4.11.1 Big Data Flashcards
Define big data.
A catch all term for data that won’t fit in the usual containers.
What do the three v’s do?
Describe big data.
What are the 3 v’s?
Volume.
Velocity.
Variety.
Define volume.
Too much data for it all to fit on a conventional hard drive or server. Data has to be stored over multiple serves, each of which is composed over many hard drives.
In terms of volume, why must data be stored over multiple servers?
As relational databases don’t scale well over multiple machines.
Define velocity.
Data in the servers created and modified rapidly.
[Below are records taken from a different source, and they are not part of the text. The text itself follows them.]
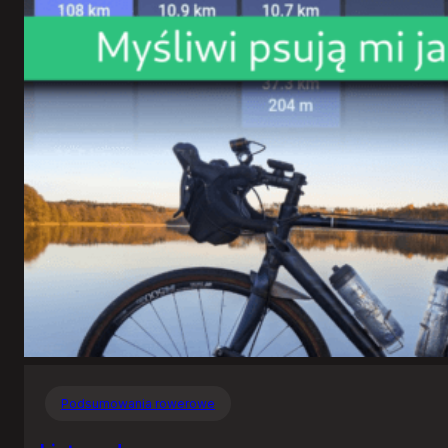
Podsumowania rowerowe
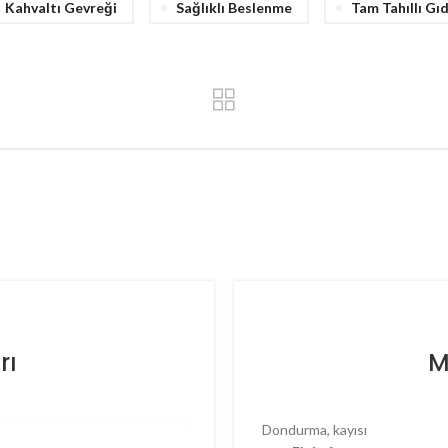
Kahvaltı Gevreği
Sağlıklı Beslenme
Tam Tahıllı Gı
rı
M
Dondurma, kayısı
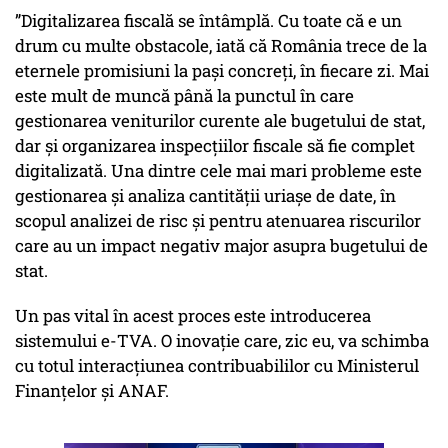
”Digitalizarea fiscală se întâmplă. Cu toate că e un
drum cu multe obstacole, iată că România trece de la
eternele promisiuni la pași concreți, în fiecare zi. Mai
este mult de muncă până la punctul în care
gestionarea veniturilor curente ale bugetului de stat,
dar și organizarea inspecțiilor fiscale să fie complet
digitalizată. Una dintre cele mai mari probleme este
gestionarea și analiza cantității uriașe de date, în
scopul analizei de risc și pentru atenuarea riscurilor
care au un impact negativ major asupra bugetului de
stat.
Un pas vital în acest proces este introducerea
sistemului e-TVA. O inovație care, zic eu, va schimba
cu totul interacțiunea contribuabililor cu Ministerul
Finanțelor și ANAF.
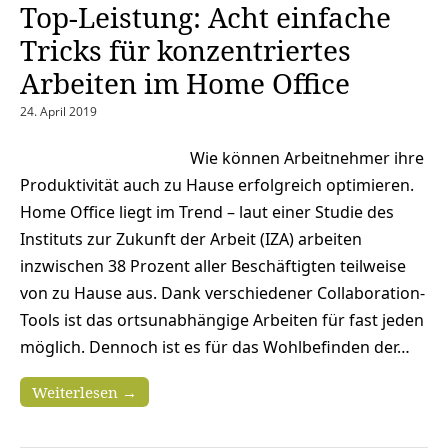
Top-Leistung: Acht einfache
Tricks für konzentriertes
Arbeiten im Home Office
24. April 2019
Wie können Arbeitnehmer ihre
Produktivität auch zu Hause erfolgreich optimieren.
Home Office liegt im Trend – laut einer Studie des
Instituts zur Zukunft der Arbeit (IZA) arbeiten
inzwischen 38 Prozent aller Beschäftigten teilweise
von zu Hause aus. Dank verschiedener Collaboration-
Tools ist das ortsunabhängige Arbeiten für fast jeden
möglich. Dennoch ist es für das Wohlbefinden der…
Weiterlesen →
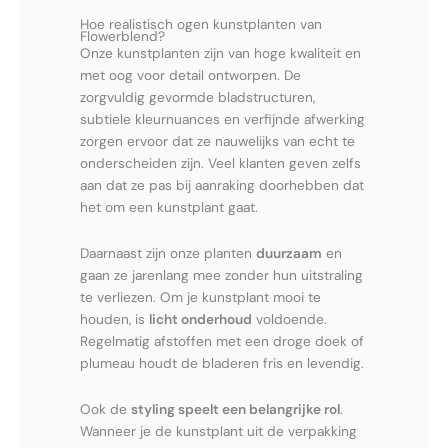
Hoe realistisch ogen kunstplanten van
Flowerblend?
Onze kunstplanten zijn van hoge kwaliteit en
met oog voor detail ontworpen. De
zorgvuldig gevormde bladstructuren,
subtiele kleurnuances en verfijnde afwerking
zorgen ervoor dat ze nauwelijks van echt te
onderscheiden zijn. Veel klanten geven zelfs
aan dat ze pas bij aanraking doorhebben dat
het om een kunstplant gaat.
Daarnaast zijn onze planten
duurzaam
en
gaan ze jarenlang mee zonder hun uitstraling
te verliezen. Om je kunstplant mooi te
houden, is
licht onderhoud
voldoende.
Regelmatig afstoffen met een droge doek of
plumeau houdt de bladeren fris en levendig.
Ook de
styling speelt een belangrijke rol
.
Wanneer je de kunstplant uit de verpakking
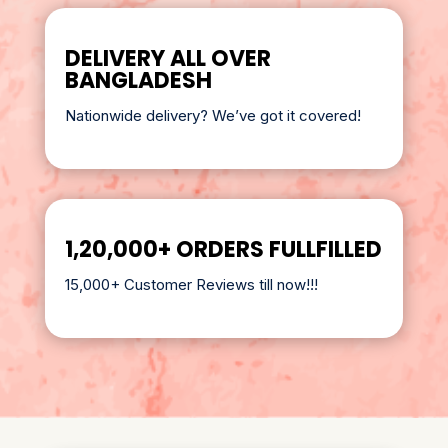
DELIVERY ALL OVER
BANGLADESH
Nationwide delivery? We’ve got it covered!
1,20,000+ ORDERS FULLFILLED
15,000+ Customer Reviews till now!!!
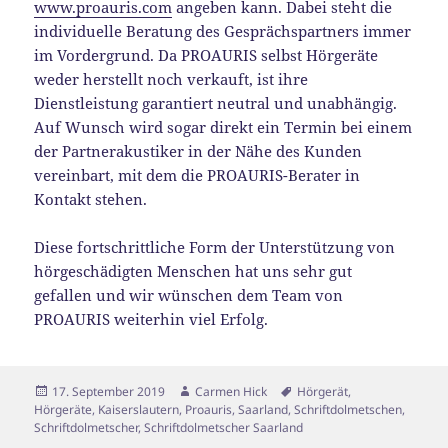
www.proauris.com
angeben kann. Dabei steht die
individuelle Beratung des Gesprächspartners immer
im Vordergrund. Da PROAURIS selbst Hörgeräte
weder herstellt noch verkauft, ist ihre
Dienstleistung garantiert neutral und unabhängig.
Auf Wunsch wird sogar direkt ein Termin bei einem
der Partnerakustiker in der Nähe des Kunden
vereinbart, mit dem die PROAURIS-Berater in
Kontakt stehen.
Diese fortschrittliche Form der Unterstützung von
hörgeschädigten Menschen hat uns sehr gut
gefallen und wir wünschen dem Team von
PROAURIS weiterhin viel Erfolg.
Veröffentlicht
Autor
Schlagwörter
17. September 2019
Carmen Hick
Hörgerät
,
am
Hörgeräte
,
Kaiserslautern
,
Proauris
,
Saarland
,
Schriftdolmetschen
,
Schriftdolmetscher
,
Schriftdolmetscher Saarland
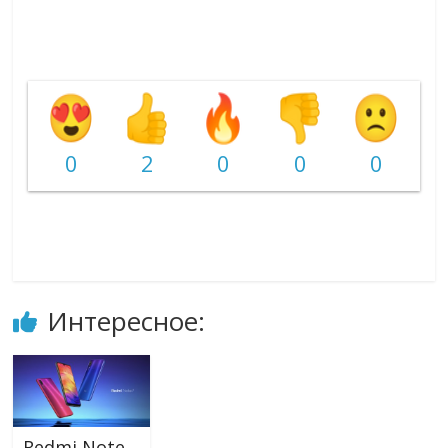
0
2
0
0
0
Интересное:
Redmi Note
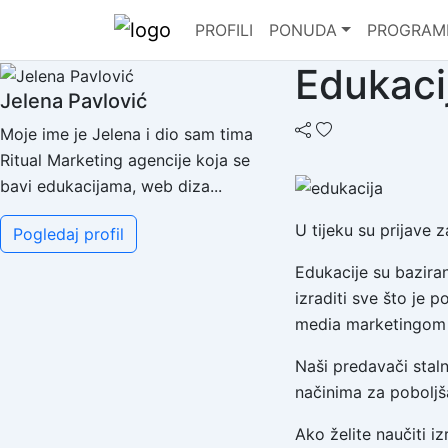
PROFILI
PONUDA
PROGRAM
Edukaci
Jelena Pavlović
Moje ime je Jelena i dio sam tima
Ritual Marketing agencije koja se
bavi edukacijama, web diza...
U tijeku su prijave z
Pogledaj profil
Edukacije su bazira
izraditi sve što je 
media marketingom k
Naši predavači staln
načinima za poboljš
Ako želite naučiti iz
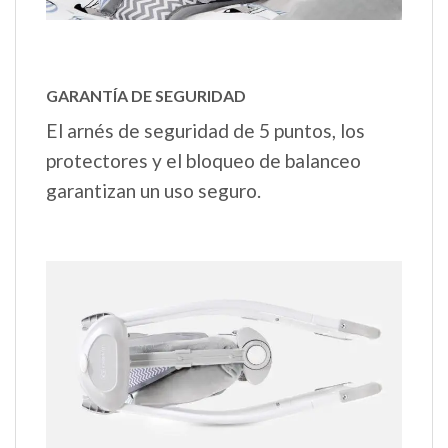
GARANTÍA DE SEGURIDAD
El arnés de seguridad de 5 puntos, los
protectores y el bloqueo de balanceo
garantizan un uso seguro.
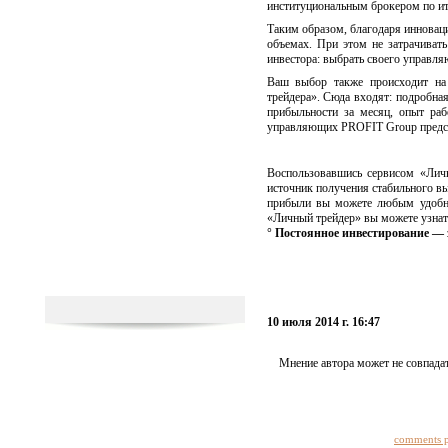
институциональным брокером по и
Таким образом, благодаря инновац
объемах. При этом не затрачивать
инвестора: выбрать своего управл
Ваш выбор также происходит на 
трейдера». Сюда входят: подробна
прибыльности за месяц, опыт ра
управляющих PROFIT Group предс
Воспользовавшись сервисом «Лич
источник получения стабильного в
прибыли вы можете любым удобны
«Личный трейдер» вы можете узнат
° Постоянное инвестирование — з
10 июля 2014 г. 16:47
Мнение автора может не совпадат
comments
Servers must respond to frequently changing data within a matter of milliseconds.
Define variety.
Data held on the servers consists of many different data types - from binary files to multimedia files.
In terms of big data, what is the biggest problem?
Unstructured nature gives cause for difficulty when analysing the data. Conventional databases are not suited to store big data as it is required that it confirms to a column and row structure. Do not scale well over multiple servers.
What needs to happen when storing big data over multiple servers?
The processing associated with using the data must be amongst multiple machines.
Why is storing big data over multiple machines incredibly difficult with conventional programming paradigms?
As all machines would have to be synchronised so no data is overwritten or damaged.
Why is functional programming used with big data?
Solves the problem of programming over multiple machines.
Stateless - no side effects.
Uses immutable data structures.
Supports higher order functions.
Attributes make it easier to write and correct efficient, distributed code than with any procedural programming.
How can we represent data that doesn’t conform to the typical column and row format?
With the fact based model
In terms of the fact based model (FBM) how is data stored?
As a fact.
(FBM) What are the benefits of facts?
Immutable and cannot be overwritten, reducing the risk of loosing data due to human error.
(FBM) what is stored with each fact?
A time stamp - indicating the data and time each piece of information was recorded.